Heres a simple code to simulate the situation:
using System; using System.Threading; namespace CLRInv { internal class Program { private static readonly ReaderWriterLockSlim rwl = new ReaderWriterLockSlim(LockRecursionPolicy.SupportsRecursion); private static void Main(string[] args) { rwl.EnterReadLock(); do { rwl.ExitReadLock(); var reader = new Thread(UseLockForRead); var writer = new Thread(UseLockForWrite); reader.Start(); writer.Start(); Thread.Sleep(TimeSpan.FromSeconds(2)); writer.Abort(); reader.Abort(); reader.Join(); writer.Join(); } while (rwl.TryEnterReadLock(TimeSpan.FromSeconds(10))); Console.WriteLine("Gotcha!"); // Forever young rwl.EnterWriteLock(); } private static void UseLockForRead() { try { for (;;) { rwl.EnterReadLock(); try { } finally { rwl.ExitReadLock(); } } } catch (ThreadAbortException) { } } private static void UseLockForWrite() { try { for (;;) { rwl.EnterWriteLock(); try { } finally { rwl.ExitWriteLock(); } } } catch (ThreadAbortException) { } } } }
The conclusion is not very optimistic - you can't use slim locks the way you normally use em if your application experiences timeouts and consequent thread aborts. Does this mean slim locks should be banned? Well, no. You just need to ensure special constructions are used to take and release locks.

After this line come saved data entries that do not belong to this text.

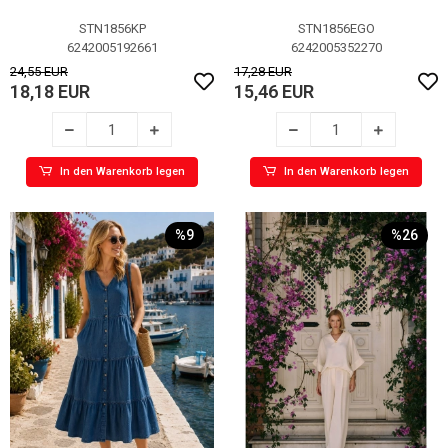
STN1856KP
STN1856EGO
6242005192661
6242005352270
24,55 EUR
17,28 EUR
18,18 EUR
15,46 EUR
In den Warenkorb legen
In den Warenkorb legen
%9
%26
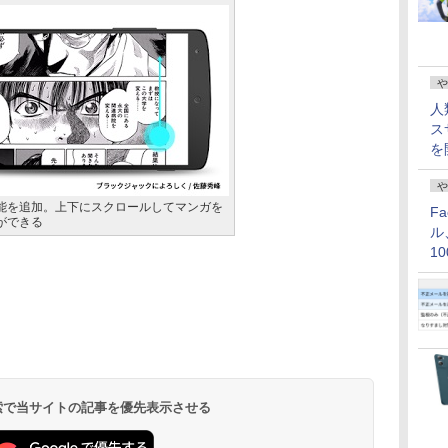
や
人
ス
を
や
能を追加。上下にスクロールしてマンガを
F
ができる
ル
1
価
 検索で当サイトの記事を優先表示させる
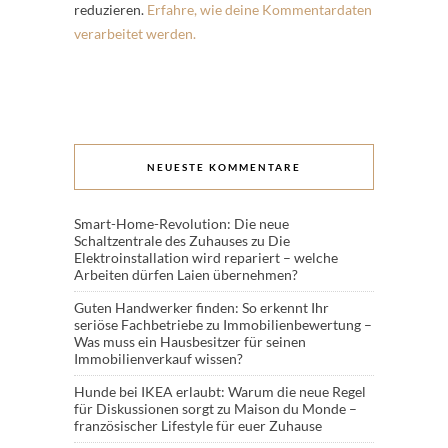
reduzieren.
Erfahre, wie deine Kommentardaten
verarbeitet werden.
NEUESTE KOMMENTARE
Smart-Home-Revolution: Die neue
Schaltzentrale des Zuhauses
zu
Die
Elektroinstallation wird repariert – welche
Arbeiten dürfen Laien übernehmen?
Guten Handwerker finden: So erkennt Ihr
seriöse Fachbetriebe
zu
Immobilienbewertung –
Was muss ein Hausbesitzer für seinen
Immobilienverkauf wissen?
Hunde bei IKEA erlaubt: Warum die neue Regel
für Diskussionen sorgt
zu
Maison du Monde –
französischer Lifestyle für euer Zuhause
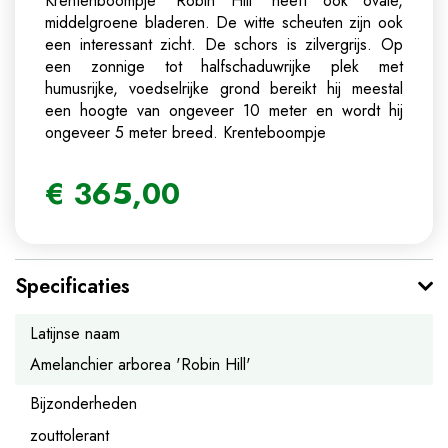
Krentenboompje 'Robin Hill' heeft ook ovale,
middelgroene bladeren. De witte scheuten zijn ook
een interessant zicht. De schors is zilvergrijs. Op
een zonnige tot halfschaduwrijke plek met
humusrijke, voedselrijke grond bereikt hij meestal
een hoogte van ongeveer 10 meter en wordt hij
ongeveer 5 meter breed.
Krenteboompje
€
365
,
00
Specificaties
Latijnse naam
Amelanchier arborea 'Robin Hill'
Bijzonderheden
zouttolerant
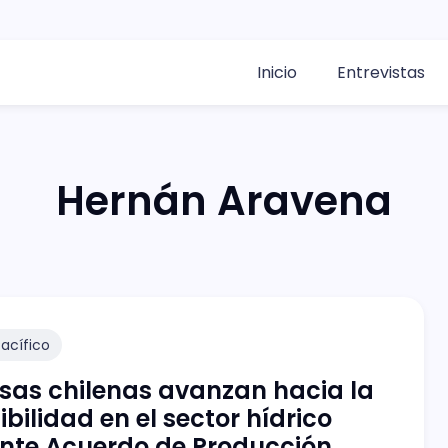
Inicio
Entrevistas
Hernán Aravena
acífico
sas chilenas avanzan hacia la
ibilidad en el sector hídrico
nte Acuerdo de Producción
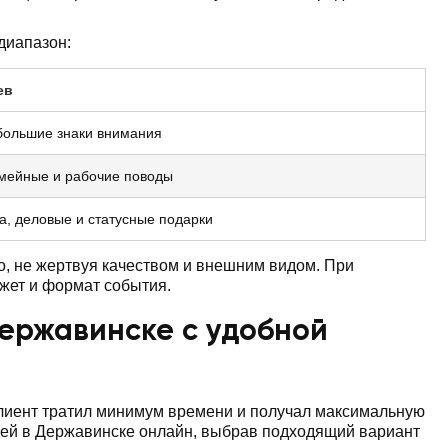
диапазон:
ев
большие знаки внимания
емейные и рабочие поводы
а, деловые и статусные подарки
, не жертвуя качеством и внешним видом. При
жет и формат события.
Державинске с удобной
клиент тратил минимум времени и получал максимальную
идей в Державинске онлайн, выбрав подходящий вариант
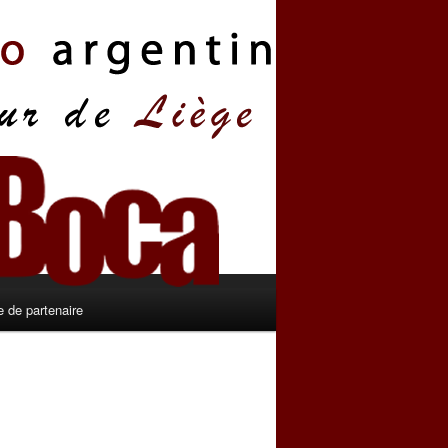
 de partenaire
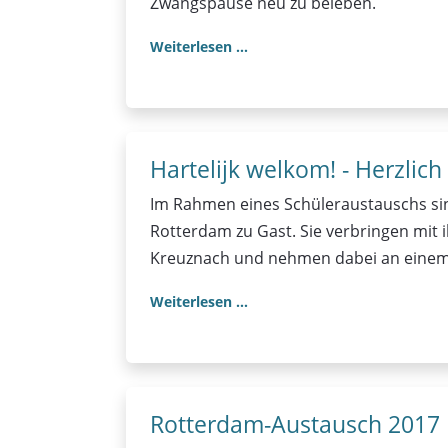
Zwangspause neu zu beleben.
Weiterlesen …
Hartelijk welkom! - Herzlic
Im Rahmen eines Schüleraustauschs sind
Rotterdam zu Gast. Sie verbringen mit
Kreuznach und nehmen dabei an einem v
Weiterlesen …
Rotterdam-Austausch 2017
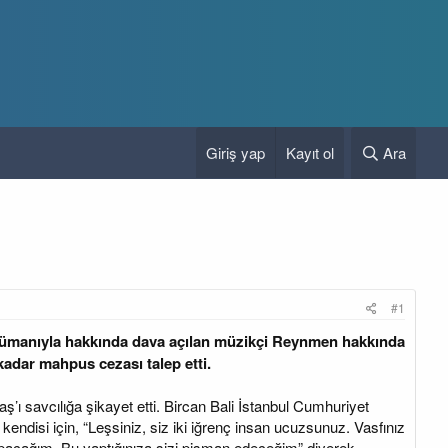
Giriş yap
Kayıt ol
Ara
#1
argümanıyla hakkında dava açılan müzikçi Reynmen hakkında
 kadar mahpus cezası talep etti.
ı savcılığa şikayet etti. Bircan Bali İstanbul Cumhuriyet
ndisi için, “Leşsiniz, siz iki iğrenç insan ucuzsunuz. Vasfınız
apacağım. Bu yaptığınıza sizi pişman edeceğim” diyerek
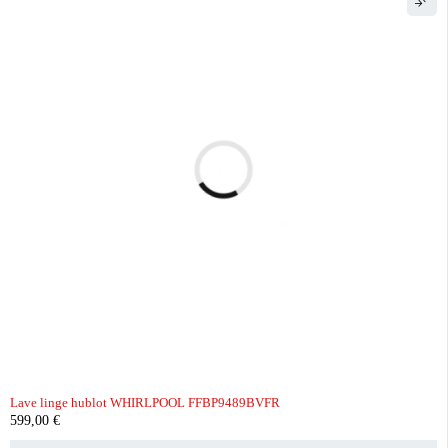
Lave linge hublot WHIRLPOOL FFBP9489BVFR
599,00
€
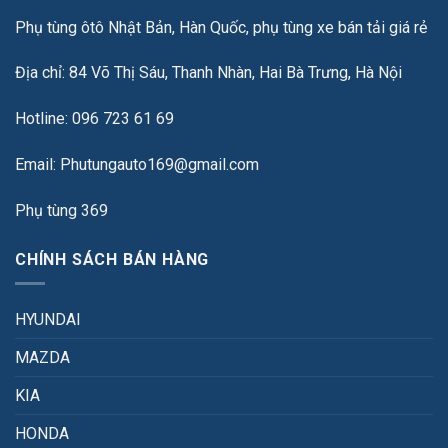
Phụ tùng ôtô Nhật Bản, Hàn Quốc, phụ tùng xe bán tải giá rẻ
Địa chỉ: 84 Võ Thị Sáu, Thanh Nhàn, Hai Bà Trưng, Hà Nội
Hotline: 096 723 61 69
Email: Phutungauto169@gmail.com
Phụ tùng 369
CHÍNH SÁCH BÁN HÀNG
HYUNDAI
MAZDA
KIA
HONDA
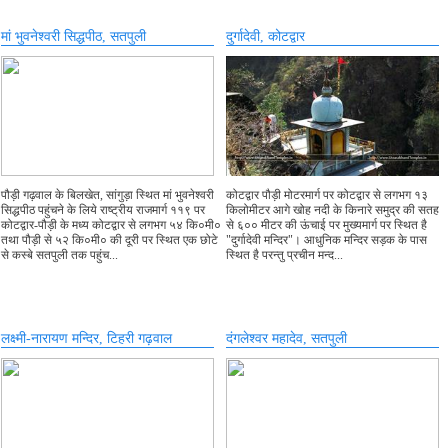
मां भुवनेश्वरी सिद्धपीठ, सतपुली
दुर्गादेवी, कोटद्वार
पौड़ी गढ़वाल के बिलखेत, सांगुड़ा स्थित मां भुवनेश्वरी
कोटद्वार पौड़ी मोटरमार्ग पर कोटद्वार से लगभग १३
सिद्धपीठ पहुंचने के लिये राष्ट्रीय राजमार्ग ११९ पर
किलोमीटर आगे खोह नदी के किनारे समुद्र की सतह
कोटद्वार-पौड़ी के मध्य कोटद्वार से लगभग ५४ कि०मी०
से ६०० मीटर की ऊंचाई पर मुख्यमार्ग पर स्थित है
तथा पौड़ी से ५२ कि०मी० की दूरी पर स्थित एक छोटे
"दुर्गादेवी मन्दिर"। आधुनिक मन्दिर सड़क के पास
से कस्बे सतपुली तक पहुंच...
स्थित है परन्तु प्रचीन मन्द...
लक्ष्मी-नारायण मन्दिर, टिहरी गढ़वाल
दंगलेश्वर महादेव, सतपुली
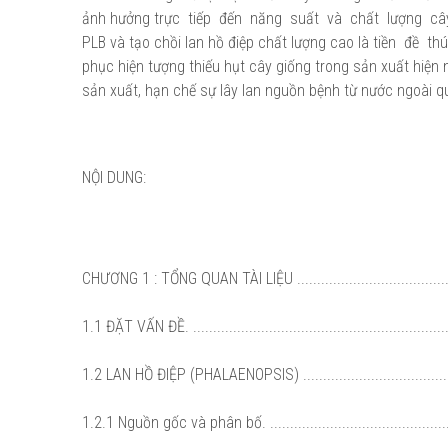
ảnh hưởng trực tiếp đến năng suất và chất lượng câ
PLB và tạo chồi lan hồ điệp chất lượng cao là tiền đề
phục hiện tượng thiếu hụt cây giống trong sản xuất hiện
sản xuất, hạn chế sự lây lan nguồn bệnh từ nước ngoài 
NỘI DUNG:
CHƯƠNG 1 : TỔNG QUAN TÀI LIỆU .......................................
1.1 ĐẶT VẤN ĐỀ. ..................................................................
1.2 LAN HỒ ĐIỆP (PHALAENOPSIS) ........................................
1.2.1 Nguồn gốc và phân bố. ...............................................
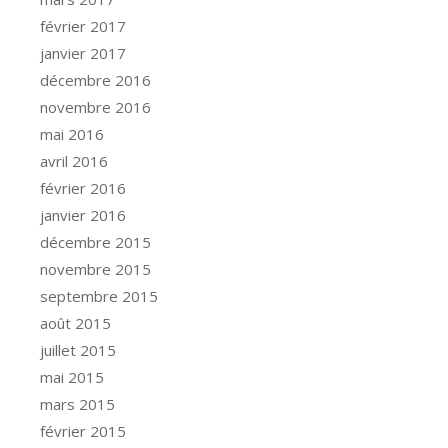
février 2017
janvier 2017
décembre 2016
novembre 2016
mai 2016
avril 2016
février 2016
janvier 2016
décembre 2015
novembre 2015
septembre 2015
août 2015
juillet 2015
mai 2015
mars 2015
février 2015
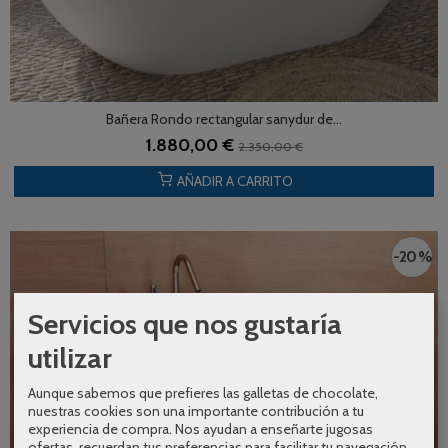
Bañera Rondo rectangular sanydur de...
1.880,00 €
2.350,00 €
AÑADIR A CARRITO
-20 %
Servicios que nos gustaría
utilizar
Aunque sabemos que prefieres las galletas de chocolate,
nuestras cookies son una importante contribución a tu
experiencia de compra. Nos ayudan a enseñarte jugosas
ofertas, recuerdan tus preferencias para facilitar tu navegación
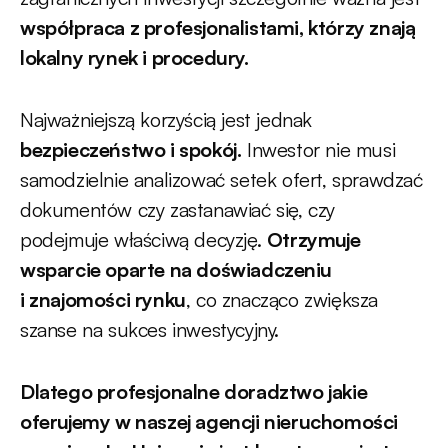
współpraca z profesjonalistami, którzy znają
lokalny rynek i procedury.
Najważniejszą korzyścią jest jednak
bezpieczeństwo i spokój.
Inwestor nie musi
samodzielnie analizować setek ofert, sprawdzać
dokumentów czy zastanawiać się, czy
podejmuje właściwą decyzję.
Otrzymuje
wsparcie oparte na doświadczeniu
i znajomości rynku
, co znacząco zwiększa
szanse na sukces inwestycyjny.
Dlatego profesjonalne doradztwo jakie
oferujemy w naszej agencji nieruchomości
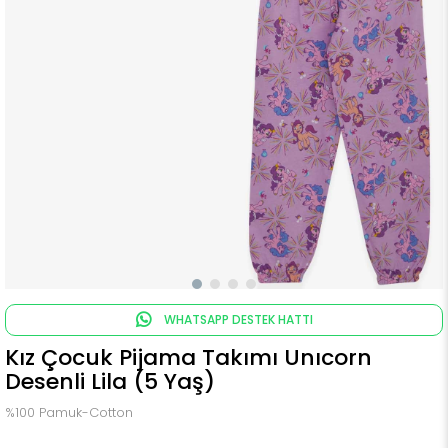
WHATSAPP DESTEK HATTI
Kız Çocuk Pijama Takımı Unıcorn
Desenli Lila (5 Yaş)
%100 Pamuk-Cotton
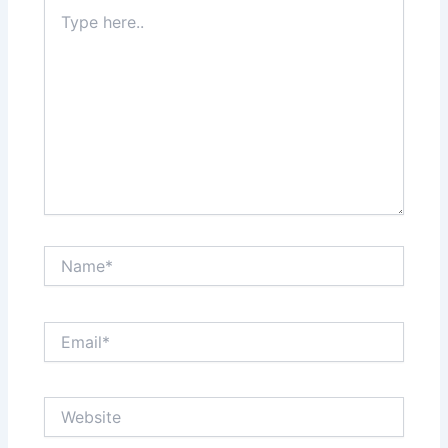
Type
here..
Name*
Email*
Website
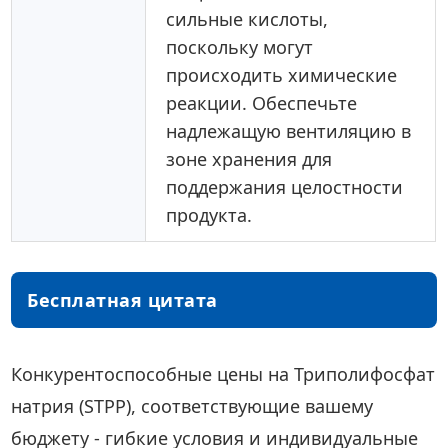
сильные кислоты,
поскольку могут
происходить химические
реакции. Обеспечьте
надлежащую вентиляцию в
зоне хранения для
поддержания целостности
продукта.
Бесплатная цитата
Конкурентоспособные цены на Триполифосфат
натрия (STPP), соответствующие вашему
бюджету - гибкие условия и индивидуальные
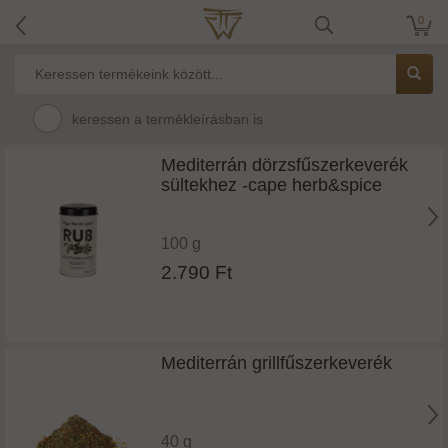
0
keressen a termékleírásban is
Mediterrán dörzsfűszerkeverék
sültekhez -cape herb&spice
100 g
2.790 Ft
Mediterrán grillfűszerkeverék
40 g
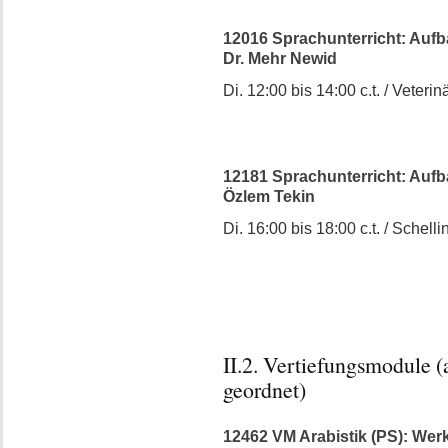
12016 Sprachunterricht: Aufbau
Dr. Mehr Newid
Di. 12:00 bis 14:00 c.t. / Veterinä
12181 Sprachunterricht: Aufbau
Özlem Tekin
Di. 16:00 bis 18:00 c.t. / Schellin
II.2. Vertiefungsmodule 
geordnet)
12462 VM Arabistik (PS): Werkz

First of all we need to prevent async aborts while executing [Try]EnterXXXLock
. How to do that? You must take the lock inside so called protected
region
. Here they mention a protected region
of code, such as a catch block, finally block, or constrained execution region
. This basically means ThreadAbortExeption
can't be thrown asynchronously
while executing except
and finally
blocks of a try
statement. So our [Try]EnterXXXLock
should be wrapped like
this:
try {} finally { rw.EnterXXXLock(); }
Weird? No, if you have .NET BCL source code. There are tonns of empty try
blocks with excessive comments:
// prevent ThreadAbort while updating state try { } finally { ... }
Proper slim lock usage turns out to be the following construction:
var lockIsHeld = false; try { try { } finally { rwl.EnterReadLock(); lockIsHeld = true; } // Do work here } finally { if (lockIsHeld) { rwl.ExitReadLock(); } }
Asynchronous ThreadAbortException
is thrown either before lock is held or after lock is held making finally unlock the object if it has been locked.
Two things I havent studied yet - is it possible to observe the following situation:
try { // <-- Could it happen here, before finally block is run but after try has opened fault clause region? try { } finally { // Lock } // Use resource } finally { // Unlock }
Thats why I used that condition flag to ensure the lock is held.
And the second one:
try { } finally { // Lock } try { // Use resource } finally { // Unlock }
Is this one safe? Probably yes.
The bottom line is know your runtime environment, don't use new features cause they are cool or Mr. Jeff has fresh stuff in his brand new book you love so much. Or hire a professional like me [:-D].